● SOURCE DOCUMENT
____

The Geneva II Conference on Syria (also called Geneva II Middle East peace conference or simply Geneva II) was a United Nations-backed international peace conference on the future of Syria with the aim of ending the Syrian Civil War, by bringing together the Syrian government and the Syrian opposition to discuss the clear steps towards a transitional government for Syria with full executive powers. The conference took place on 22 January 2014 in Montreux, on 23–31 January 2014 in Geneva (Switzerland), and again on 10–15 February 2014.

This conference was pursued by UN peace envoy to Syria Lakhdar Brahimi in cooperation with the United States and Russia. According to the Syrian Observatory for Human Rights, at least 1,870 people died across Syria during the nine days of the conference.

New peace negotiations took place in 2016 in the new Geneva peace talks on Syria (2016).

== Background ==

=== June 2012 Geneva "action group" ===
An "action group" conference (now referred to as Geneva I Conference on Syria) was held on Saturday 30 June 2012, in Geneva, initiated by the then UN peace envoy to Syria Kofi Annan, and attended by US Secretary of State Hillary Clinton, Russian Foreign Minister Lavrov, a representative of China, British Foreign Secretary Hague, and Kofi Annan. Mr Annan, issuing a communiqué, said that the conference agreed on the need for a "transitional government body with full executive powers" which could include members of the present Syrian government and of the opposition. William Hague said that all five permanent members of the UN Security Council – the US, Russia, China, France and the UK – supported Mr Annan's efforts. Clinton however suggested that Syrian president Assad could, in such transitional government, not remain in power, which immediately was contradicted by Lavrov.

The final communiqué states that any political settlement must deliver a transition that:
- Offers a perspective for the future that can be shared by all in Syria.
- Establishes clear steps according to a firm time-table towards the realization of that perspective.
- Can be implemented in a climate of safety for all, stability and calm.
- Is reached rapidly without further bloodshed and violence and is credible.

The key steps in the transition should include:
- Establishment of a transitional governing body with full executive powers that could include members of the government and opposition, and should be formed on the basis of mutual consent.
- Participation of all groups and segments of society in Syria in a meaningful national dialogue process.

____

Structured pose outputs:
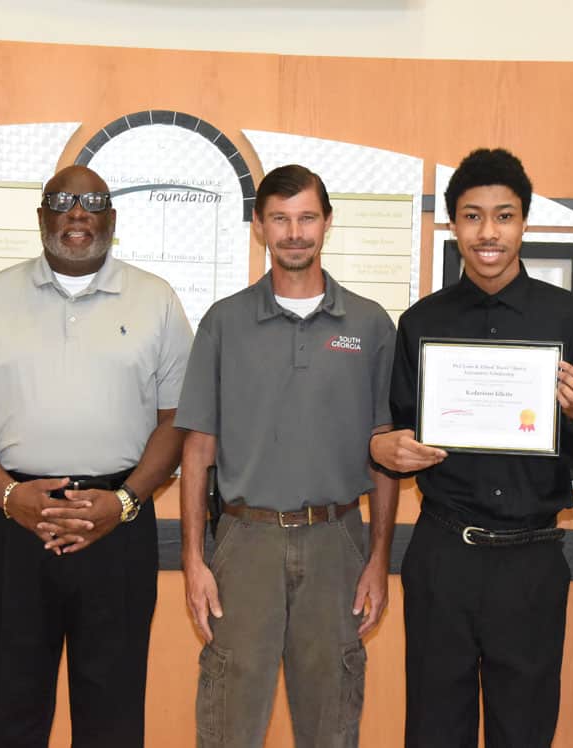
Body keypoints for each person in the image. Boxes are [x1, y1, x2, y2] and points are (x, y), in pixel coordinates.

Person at [370, 148, 573, 747]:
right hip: (443, 552)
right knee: (434, 726)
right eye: (473, 216)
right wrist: (387, 450)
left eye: (503, 216)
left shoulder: (572, 319)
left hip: (531, 558)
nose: (489, 232)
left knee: (524, 729)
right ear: (453, 226)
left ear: (524, 223)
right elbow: (390, 429)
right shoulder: (421, 322)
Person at [0, 164, 193, 747]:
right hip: (14, 520)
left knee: (112, 708)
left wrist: (125, 502)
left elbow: (178, 418)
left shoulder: (156, 300)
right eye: (62, 200)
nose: (76, 212)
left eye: (91, 202)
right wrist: (9, 496)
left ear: (111, 218)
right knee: (11, 704)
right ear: (41, 218)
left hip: (118, 522)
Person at [177, 164, 399, 748]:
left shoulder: (371, 325)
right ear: (259, 226)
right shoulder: (224, 322)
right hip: (245, 543)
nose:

____

● TO DO
A – Quote the Geneva II text between "This conference was" and "of the conference.", inclusive.
B – Condense the paragraph of the Geneva II text that begins 'An "action group" conference' into a short bulleted list that keeps its main facts.

● COMPLETED EXERCISE
A –
This conference was pursued by UN peace envoy to Syria Lakhdar Brahimi in cooperation with the United States and Russia. According to the Syrian Observatory for Human Rights, at least 1,870 people died across Syria during the nine days of the conference.

B –
- On 30 June 2012, Kofi Annan, then the UN peace envoy to Syria, started an "action group" conference in Geneva. It is now called the Geneva I Conference on Syria.
- Hillary Clinton, Lavrov, Hague, Annan and a representative of China attended.
- In a communiqué, Annan said the conference agreed on the need for a "transitional government body with full executive powers." That body could include members of both the present Syrian government and the opposition.
- Hague said all five permanent members of the UN Security Council (the US, Russia, China, France and the UK) supported Annan's efforts.
- Clinton suggested that Assad could not remain in power in such a government, and Lavrov contradicted her right away.